Strength and Resilience often help us Triumph over Adversity

 Strength and Resilience often help us Triumph over Adversity

It’s often amazing, when you think about it, how trivial some of our concerns are. There’s even a term for it: “first-world problems.” The wifi is running too slowly. The car takes too long to get cool in the summer. The vacation had to be cancelled. None of these situations is a big deal, but it’s easy to consider them as such when things are otherwise not too bad.

Then, there are those people who face real adversity: the poor, the hungry, the illiterate, the sick, and others who struggle every day. It’s equally amazing when you realize how many people who come from meager backgrounds and bad situations turn their lives around, triumph over the things that stand in their way and emerge victorious.

Some of today’s most successful business leaders spent considerable time struggling, fighting off personal demons, and overcoming often extreme adversity before they emerged victorious and successful. Sometimes they write books, give talks, appear on podcasts, or talk to news outlets about how they did it. Their true, unfiltered and often dramatic stories provide others who have little hope with lots of inspiration. If he or she can do it, I can, too.

These stories are everywhere.

If you watch TED talks, as many businesspeople do, you’ve likely seen the one entitled “How do We Do Impossible?” presented by Cameron Chell, CEO and chairman at Draganfly, a Vancouver company whose quadcopters (aka “drones”) are changing how a number of industries work, including, most recently, playing a major role in the fight against the coronavirus.

During his TED presentation, he talks about how we have all faced and experienced “impossible” in our lives. In his case, he tells his own story of recovery from addiction and living on the streets of Vancouver’s East End. In the face of an impossible situation, thinking of the big picture can be daunting and even paralyzing. To achieve the “impossible,” he notes, we must focus on just “doing the next thing.”

Cameron Chell isn’t alone.

Many business leaders have been public about their own struggles and fighting hard to overcome them. Once a person becomes successful, their troubled past and the adversity they fought along the way often takes a back seat to their public successes. But lots of leaders have experienced significant battles.

Mike Cooley is another success story whose early years were anything but easy. The Rhode Island resident and author grew up on the streets of St. Louis. Cooley’s father left his alcoholic wife and took Cooley’s brother and half-brother with him to Texas. A few years later, Cooley’s mother realized she couldn’t afford Cooley, and sent him to Texas to live with his father and new wife, Peggy. He recalled one afternoon while he was playing with his brother,  Peggy took a branch from a rose bush and hit both boys on the legs until they bled and screamed. “That moment was the beginning of 15 years of physical, emotional and mental abuse,” Cooley said.

During his youth, Cooley experienced homelessness, physical and sexual abuse, alcohol and drug addiction, gang fights, and more. But none of it prevented him from becoming a loving husband and father, as well as a successful business development executive. As an adult, he joined the corporate world and today is senior vice president, South Zone, at Ciox Health in Providence. “If I didn’t have God, I would not be here,” Cooley said. “He is my barometer. I use the messages I got from God to guide me through my career and through my life. I don’t take that lightly or for granted.”

Rising above adversity can often be anything but easy, especially in these trying times. But it is possible, as evidenced by the many who have done it and eventually benefited from their resilience and tenacious attitudes. Many books have been written about the journey from difficulty to success, and for every Cameron Chell who has accomplished great things despite facing great challenges and setbacks, there are many others who wake up every morning, consider their goals and work hard to reach them.

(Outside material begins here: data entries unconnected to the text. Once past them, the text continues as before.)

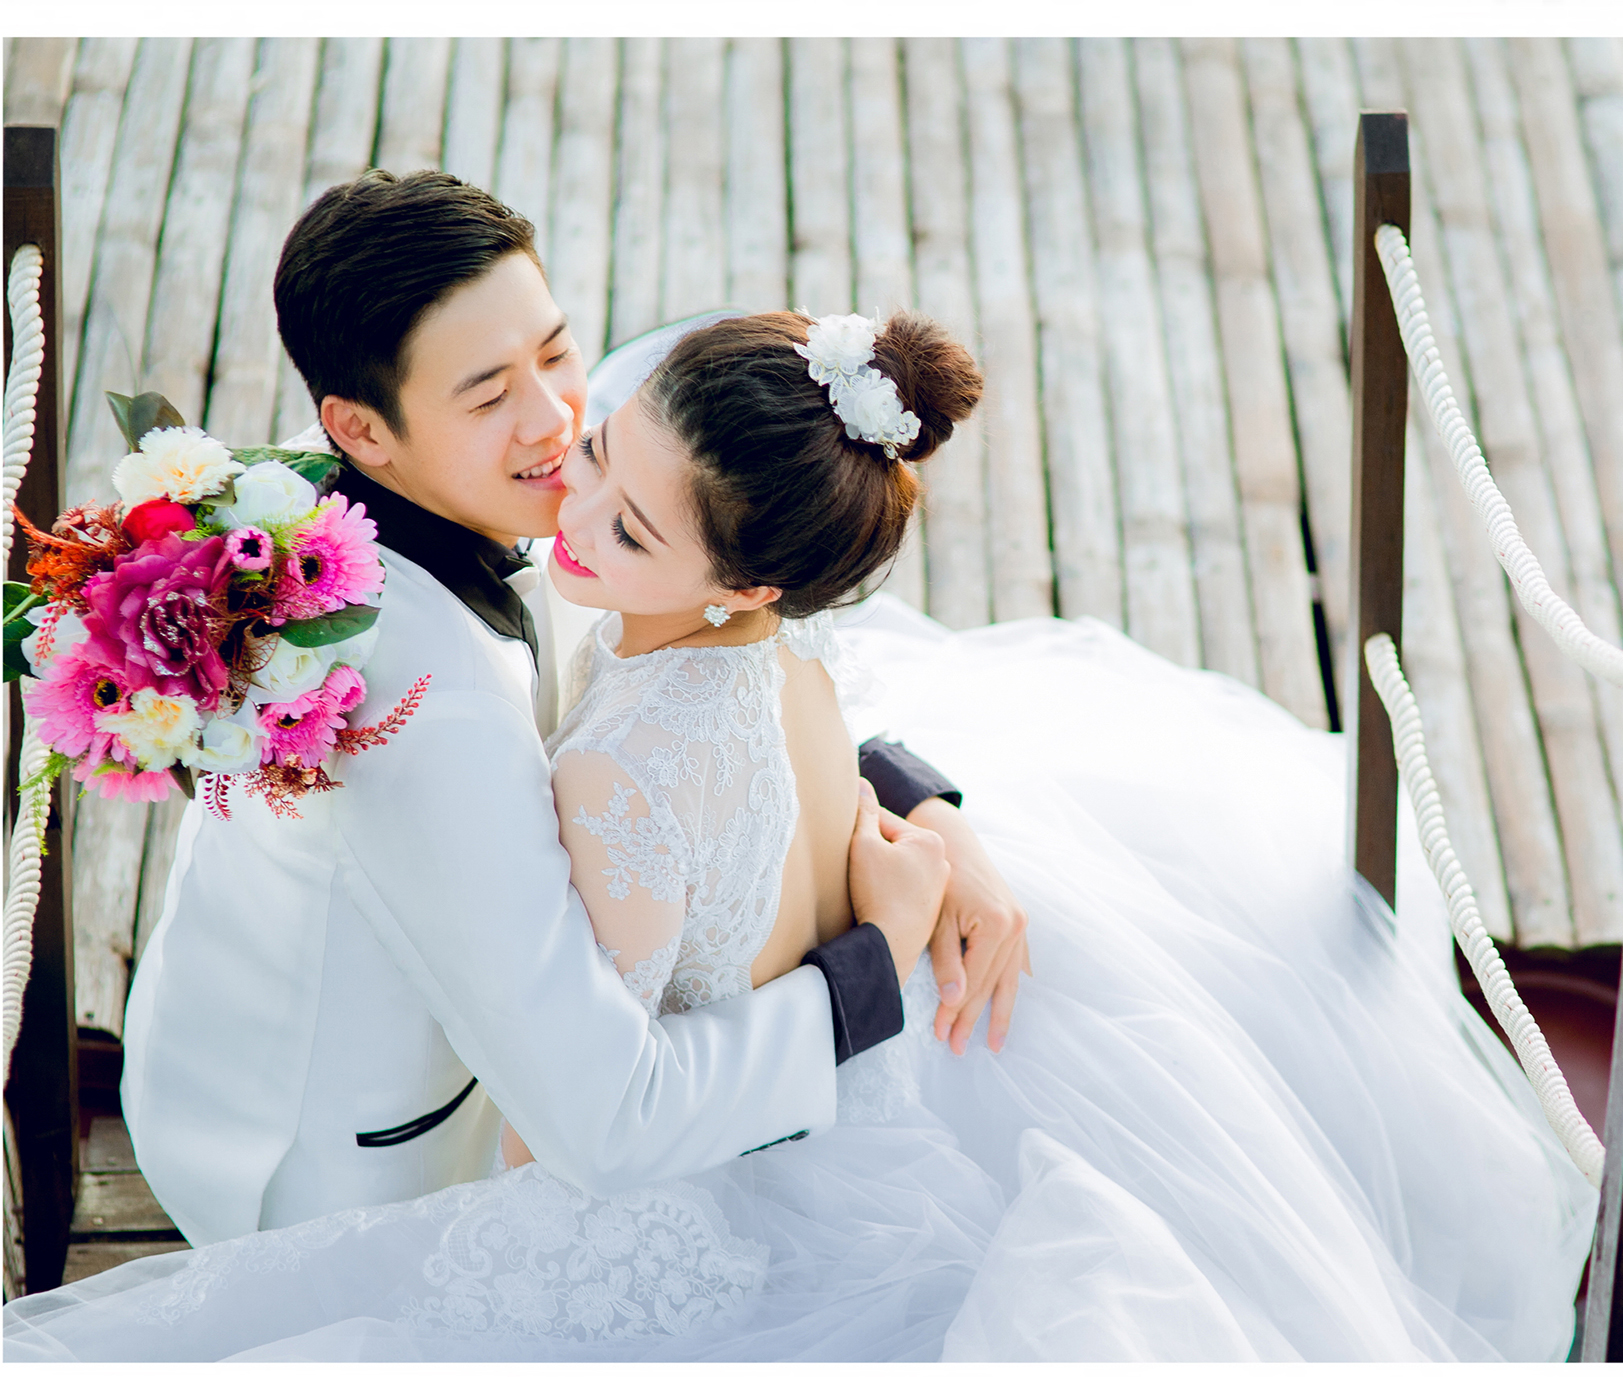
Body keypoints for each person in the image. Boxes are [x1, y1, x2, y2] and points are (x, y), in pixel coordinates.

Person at [4, 296, 1595, 1360]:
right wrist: (926, 829)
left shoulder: (614, 774)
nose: (572, 511)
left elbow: (573, 1126)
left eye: (628, 525)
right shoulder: (754, 607)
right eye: (595, 456)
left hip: (744, 1138)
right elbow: (813, 709)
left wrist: (888, 927)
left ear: (744, 583)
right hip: (847, 1065)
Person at [99, 170, 1023, 1252]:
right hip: (341, 1171)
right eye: (489, 394)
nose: (553, 421)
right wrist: (879, 958)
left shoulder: (529, 478)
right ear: (362, 430)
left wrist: (923, 811)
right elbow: (610, 1119)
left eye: (555, 351)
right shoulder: (415, 720)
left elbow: (710, 640)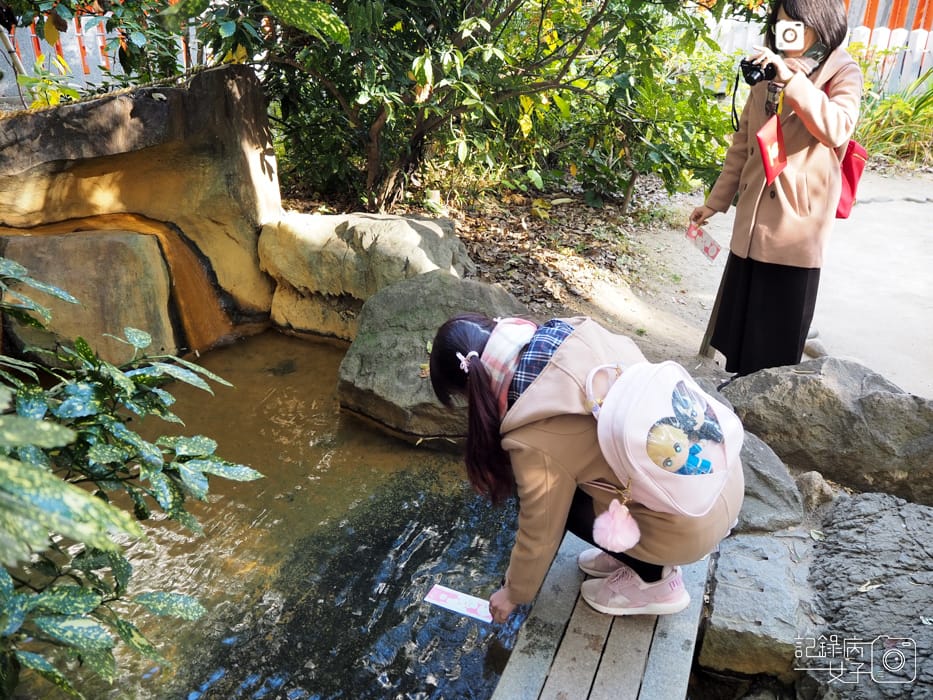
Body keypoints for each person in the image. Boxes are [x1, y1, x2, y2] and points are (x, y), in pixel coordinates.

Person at [428, 314, 744, 623]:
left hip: (689, 526)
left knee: (554, 503)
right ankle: (633, 553)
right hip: (719, 480)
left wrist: (514, 592)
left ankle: (655, 580)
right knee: (578, 474)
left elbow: (540, 531)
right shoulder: (572, 331)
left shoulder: (533, 433)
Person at [690, 0, 862, 377]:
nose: (788, 34)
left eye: (796, 25)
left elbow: (837, 127)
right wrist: (715, 202)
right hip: (753, 225)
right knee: (741, 337)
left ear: (821, 24)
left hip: (795, 228)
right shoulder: (768, 71)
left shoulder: (841, 71)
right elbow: (743, 143)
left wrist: (792, 80)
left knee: (775, 344)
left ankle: (765, 416)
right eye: (782, 25)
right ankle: (739, 402)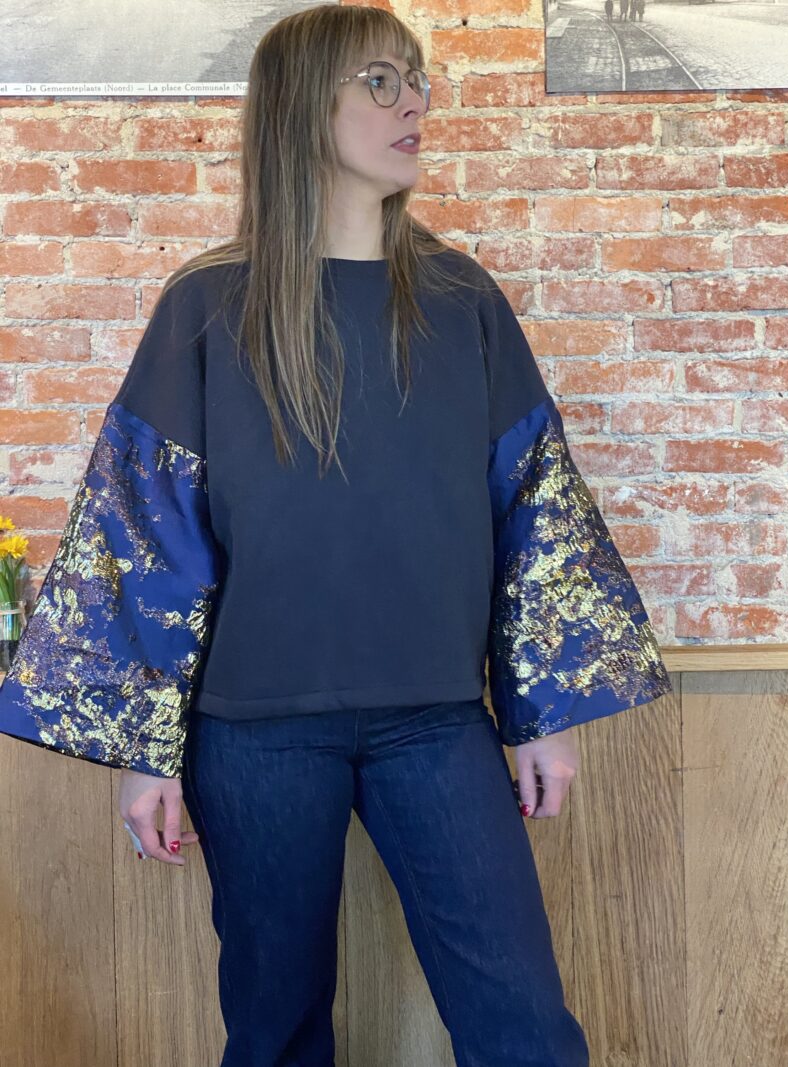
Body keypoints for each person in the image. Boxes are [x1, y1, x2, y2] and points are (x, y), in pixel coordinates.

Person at [0, 5, 672, 1065]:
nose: (415, 103)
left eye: (416, 78)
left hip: (437, 722)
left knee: (526, 1029)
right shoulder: (206, 305)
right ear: (301, 107)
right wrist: (146, 753)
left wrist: (541, 713)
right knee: (274, 1028)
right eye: (379, 81)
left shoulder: (462, 302)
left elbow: (533, 510)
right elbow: (146, 533)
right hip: (252, 734)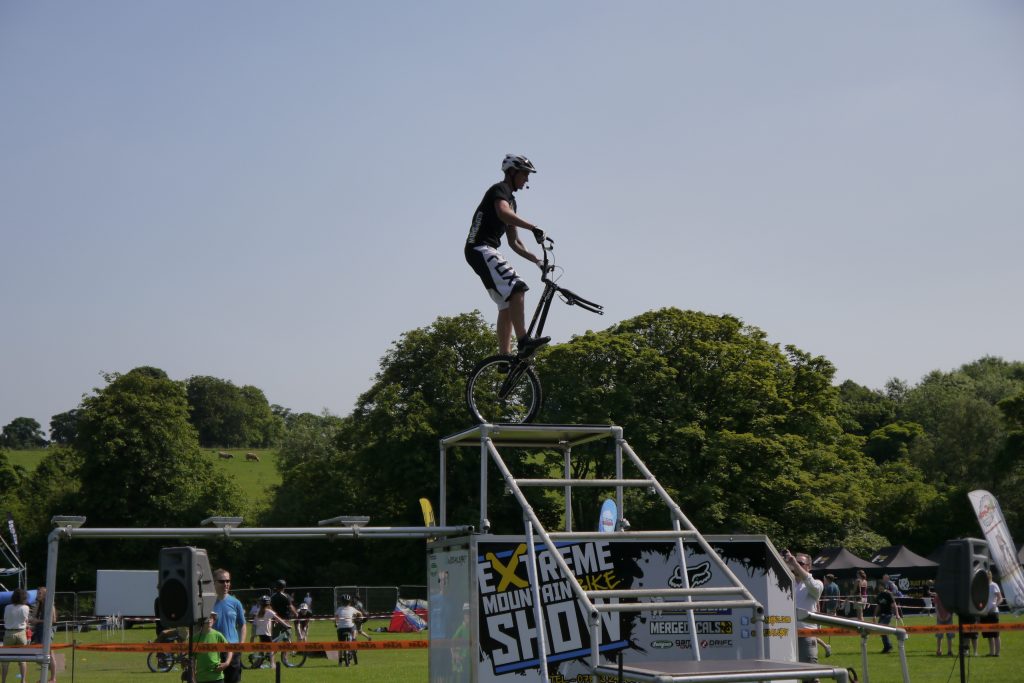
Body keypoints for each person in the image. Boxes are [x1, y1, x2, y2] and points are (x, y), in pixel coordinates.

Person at [465, 154, 549, 356]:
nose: (527, 179)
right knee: (517, 288)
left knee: (506, 305)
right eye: (525, 174)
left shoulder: (513, 203)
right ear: (512, 172)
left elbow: (515, 242)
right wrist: (533, 227)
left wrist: (537, 260)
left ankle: (504, 357)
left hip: (481, 251)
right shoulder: (499, 190)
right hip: (481, 248)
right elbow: (503, 213)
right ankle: (523, 341)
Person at [784, 550, 824, 672]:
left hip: (806, 635)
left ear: (809, 567)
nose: (795, 564)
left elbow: (810, 584)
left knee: (810, 676)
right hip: (786, 635)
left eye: (800, 562)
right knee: (788, 675)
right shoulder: (785, 583)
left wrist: (794, 563)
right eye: (795, 562)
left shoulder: (817, 584)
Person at [211, 568, 246, 683]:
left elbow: (242, 625)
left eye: (228, 581)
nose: (225, 584)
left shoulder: (235, 602)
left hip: (233, 649)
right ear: (214, 582)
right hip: (212, 650)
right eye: (222, 581)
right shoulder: (206, 603)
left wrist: (241, 645)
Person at [250, 596, 291, 668]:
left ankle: (255, 665)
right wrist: (286, 625)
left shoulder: (259, 611)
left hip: (260, 633)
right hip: (266, 633)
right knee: (272, 648)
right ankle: (272, 665)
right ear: (269, 604)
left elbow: (257, 622)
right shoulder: (269, 611)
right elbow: (278, 619)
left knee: (263, 650)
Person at [190, 611, 230, 683]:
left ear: (214, 620)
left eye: (211, 617)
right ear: (201, 621)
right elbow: (192, 660)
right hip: (201, 678)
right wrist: (193, 677)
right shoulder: (195, 638)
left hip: (217, 677)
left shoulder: (218, 635)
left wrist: (227, 663)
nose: (209, 620)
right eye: (207, 617)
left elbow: (230, 649)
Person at [2, 588, 30, 683]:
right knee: (22, 660)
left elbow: (5, 619)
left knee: (5, 660)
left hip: (9, 633)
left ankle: (3, 681)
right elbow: (26, 620)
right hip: (21, 633)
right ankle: (23, 680)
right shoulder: (26, 607)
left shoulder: (7, 607)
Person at [30, 587, 58, 683]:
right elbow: (33, 617)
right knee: (41, 655)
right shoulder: (39, 604)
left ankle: (53, 678)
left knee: (50, 654)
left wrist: (38, 621)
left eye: (40, 593)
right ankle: (44, 678)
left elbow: (53, 620)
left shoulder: (50, 604)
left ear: (45, 595)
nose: (38, 595)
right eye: (38, 593)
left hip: (47, 631)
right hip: (39, 631)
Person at [334, 594, 365, 666]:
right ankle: (353, 639)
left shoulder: (339, 609)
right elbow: (360, 613)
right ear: (350, 602)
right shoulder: (352, 609)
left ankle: (340, 662)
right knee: (354, 627)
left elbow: (336, 617)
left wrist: (336, 623)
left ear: (341, 602)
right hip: (349, 627)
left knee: (340, 645)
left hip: (340, 628)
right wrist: (360, 618)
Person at [981, 570, 1002, 656]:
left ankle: (997, 653)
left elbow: (1000, 598)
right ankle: (991, 652)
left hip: (993, 613)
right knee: (988, 635)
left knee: (996, 634)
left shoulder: (994, 585)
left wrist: (995, 605)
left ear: (990, 576)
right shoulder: (982, 586)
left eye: (987, 575)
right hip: (985, 613)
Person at [930, 582, 955, 656]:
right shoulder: (937, 596)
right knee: (939, 635)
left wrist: (948, 616)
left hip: (949, 618)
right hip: (940, 618)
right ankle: (938, 650)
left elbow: (952, 608)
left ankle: (949, 651)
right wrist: (939, 616)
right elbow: (936, 607)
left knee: (950, 636)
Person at [874, 580, 895, 654]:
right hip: (882, 615)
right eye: (879, 586)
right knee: (881, 631)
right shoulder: (879, 595)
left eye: (881, 586)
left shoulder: (888, 594)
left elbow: (893, 604)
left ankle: (887, 647)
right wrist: (874, 615)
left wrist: (897, 614)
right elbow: (878, 606)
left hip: (888, 615)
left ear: (884, 586)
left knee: (882, 630)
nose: (879, 587)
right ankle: (888, 646)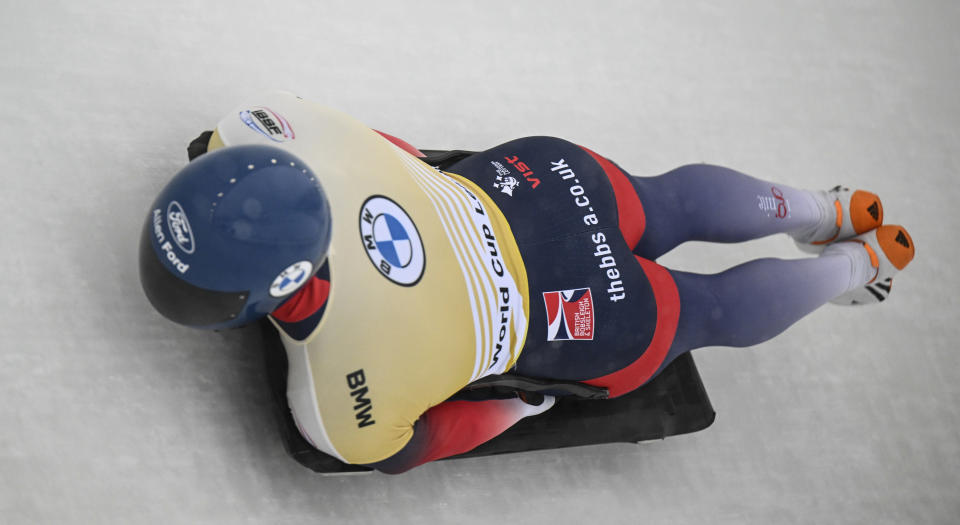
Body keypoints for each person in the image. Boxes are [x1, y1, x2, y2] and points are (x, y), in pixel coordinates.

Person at [139, 92, 915, 474]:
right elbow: (402, 151)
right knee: (666, 200)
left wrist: (522, 400)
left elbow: (431, 438)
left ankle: (856, 268)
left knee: (702, 310)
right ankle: (831, 209)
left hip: (580, 314)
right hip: (538, 181)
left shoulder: (339, 407)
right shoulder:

According to writer April Thompson on the Natural Awakenings website, “At one time or another, an estimated 70 percent of people experience a life-altering traumatic event, and most grow stronger from surviving it, according to decades of research by leading institutions like Harvard and Yale universities and the University of Pennsylvania. We can prepare now for life’s inevitable hurdles and setbacks by developing the skills and tools of resilience.”

And how do you develop that resiliency? According to many experts, it’s a mindset that you can develop. You need to condition yourself and possibly change your way of thinking. Once you’ve done that, many say, anything is possible.